Frist said U.S. Sens. Bob Corker and Lamar Alexander are wrong to oppose the U.N. Convention on the Rights of Persons with Disabilities because it will not conflict with United States law, including the 1990 Americans with Disability Act. Frist said the treaty is "non-self-executing," meaning it cannot create a legal cause of action or be the basis of a lawsuit.

The treaty fell six votes short of the two-thirds majority needed for ratification a year ago, but supporters have continued to push for its passage.

"Voting no to this treaty is saying that we do not think the global community deserves an ADA of their own," Frist said. "U.S. leadership matters. We should be at the table."

Corker has been seen as an especially influential vote because he is the top-ranking Republican on the Senate Foreign Relations Committee, which held two hearings on the pact in November. But he and Alexander, a fellow Republican, said Friday they had not changed their minds about the treaty.

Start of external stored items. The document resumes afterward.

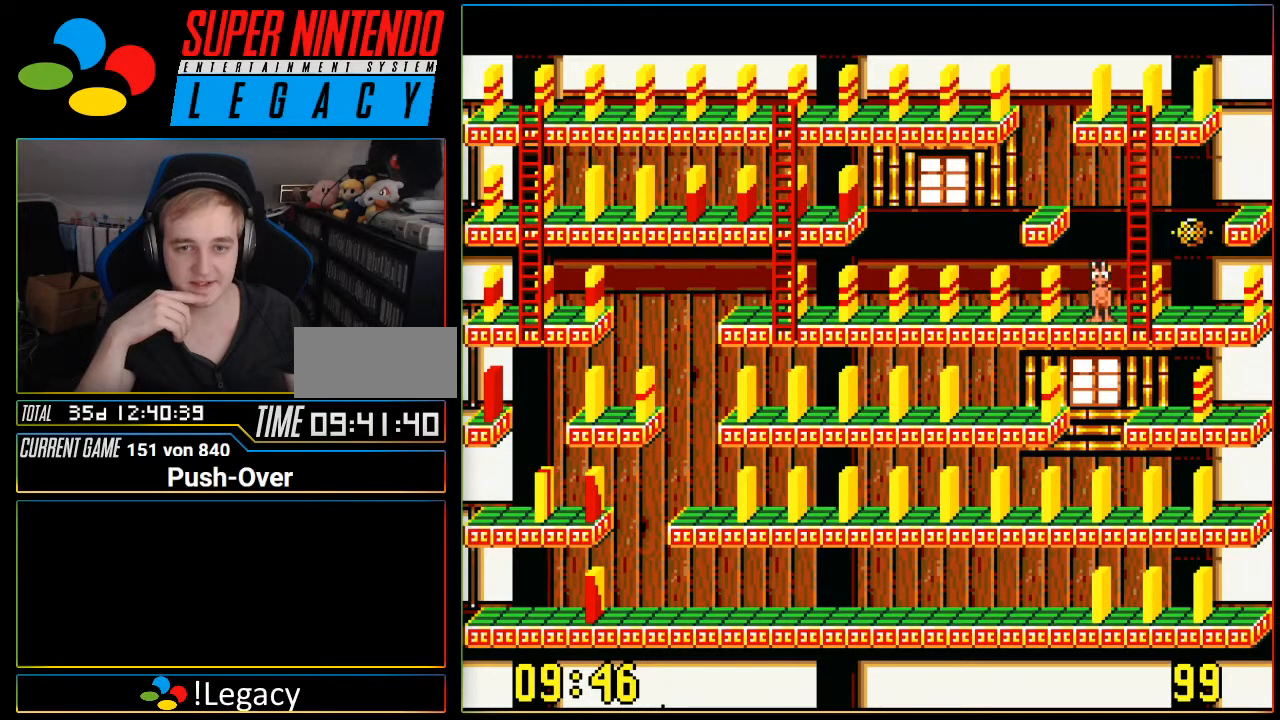
{"buttons": [], "events": []}
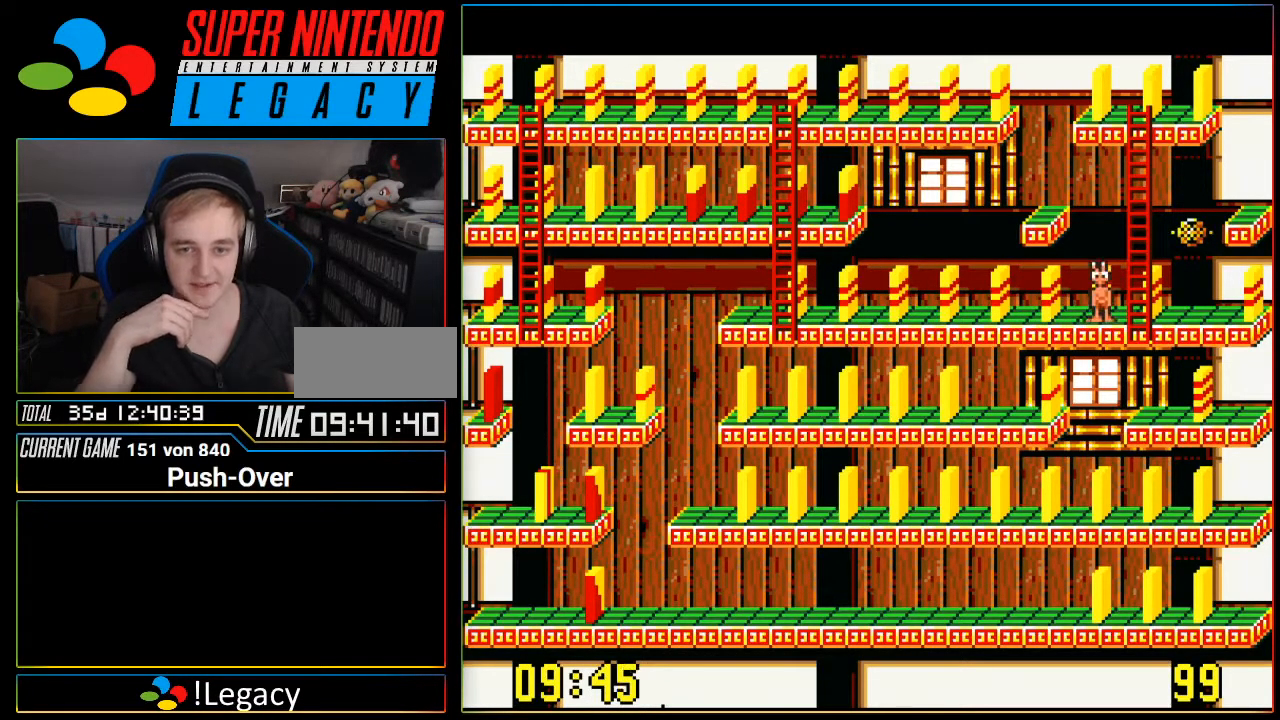
{"buttons": [], "events": []}
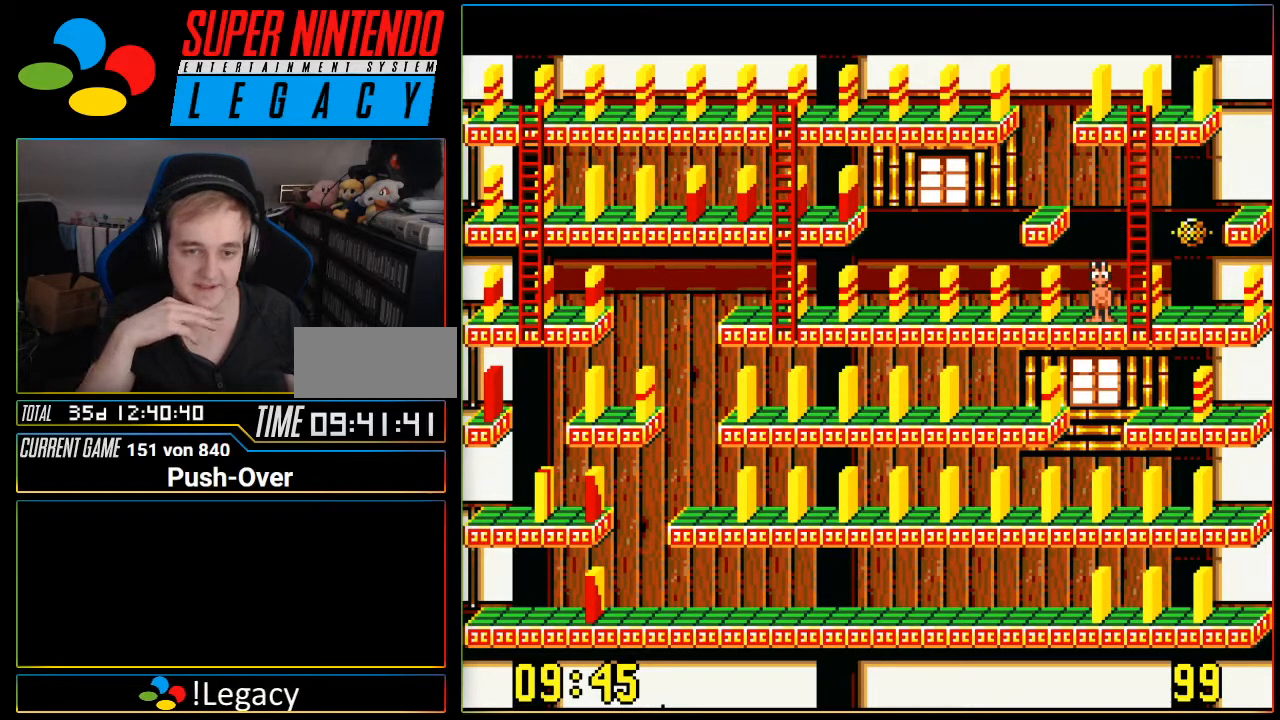
{"buttons": [], "events": []}
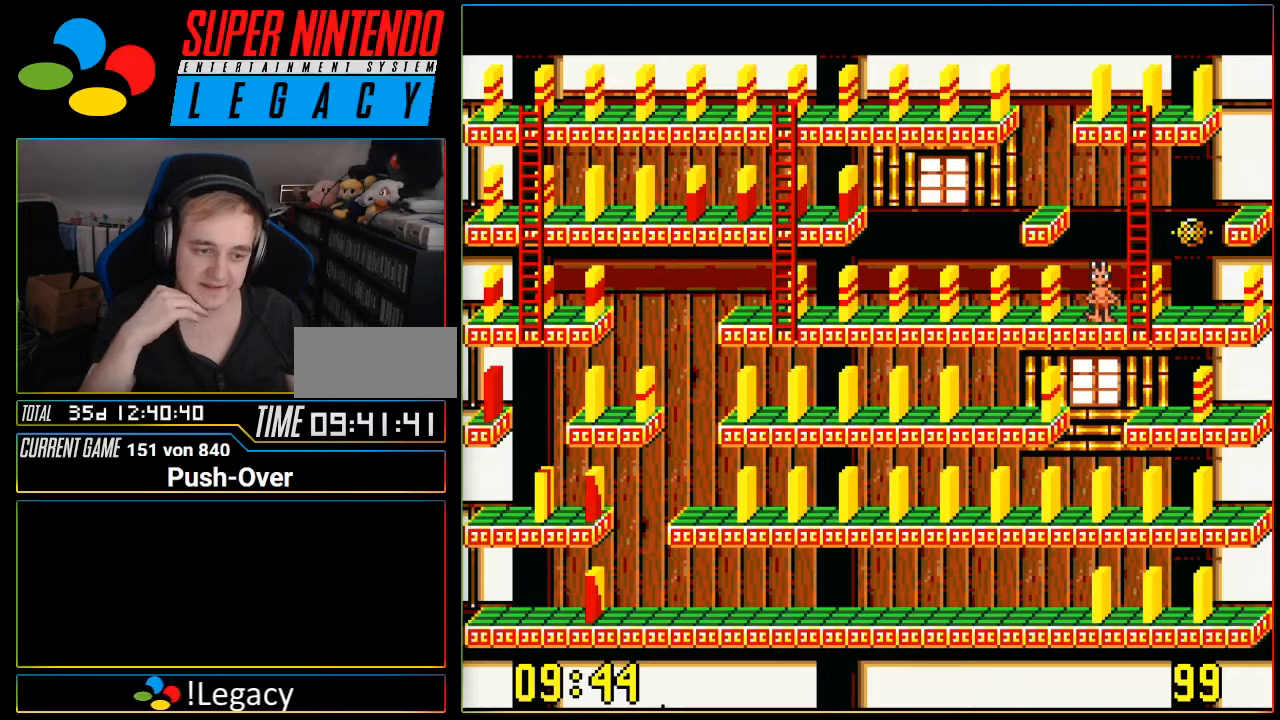
{"buttons": [], "events": []}
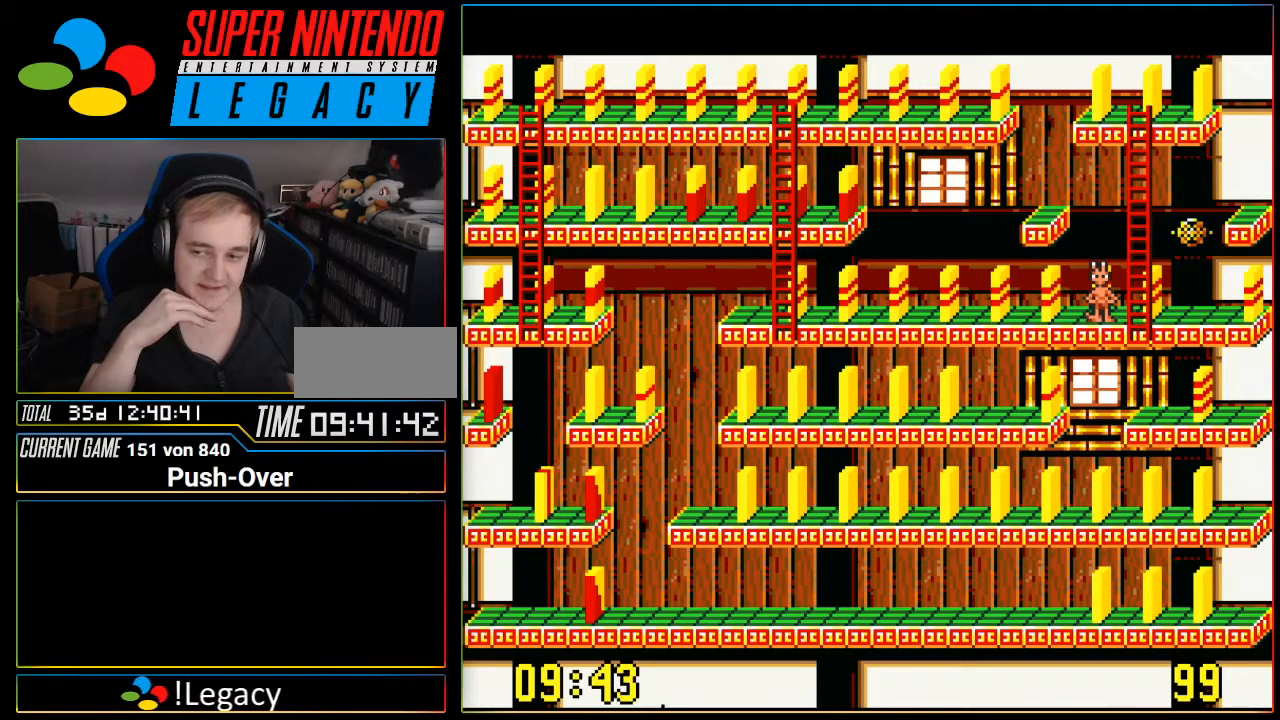
{"buttons": [], "events": []}
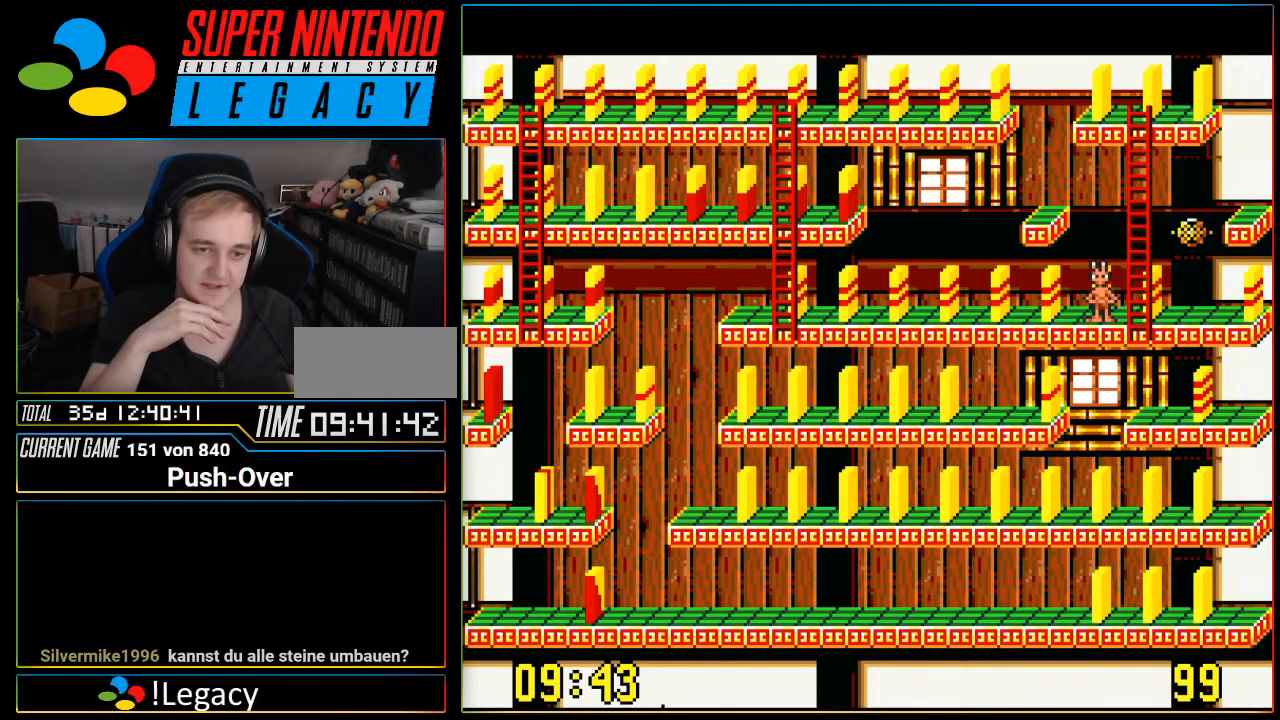
{"buttons": [], "events": []}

The Tennessee Disability Coalition also reacted with disappointment on Monday.

"We were shocked and saddened to learn than Senators Corker and Alexander have chosen to ignore the voices of Tennesseans with disabilities," said Carol Westlake, the group's executive director. "This is a betrayal of our community — of children and adults with disabilities, veterans, and the families that support them."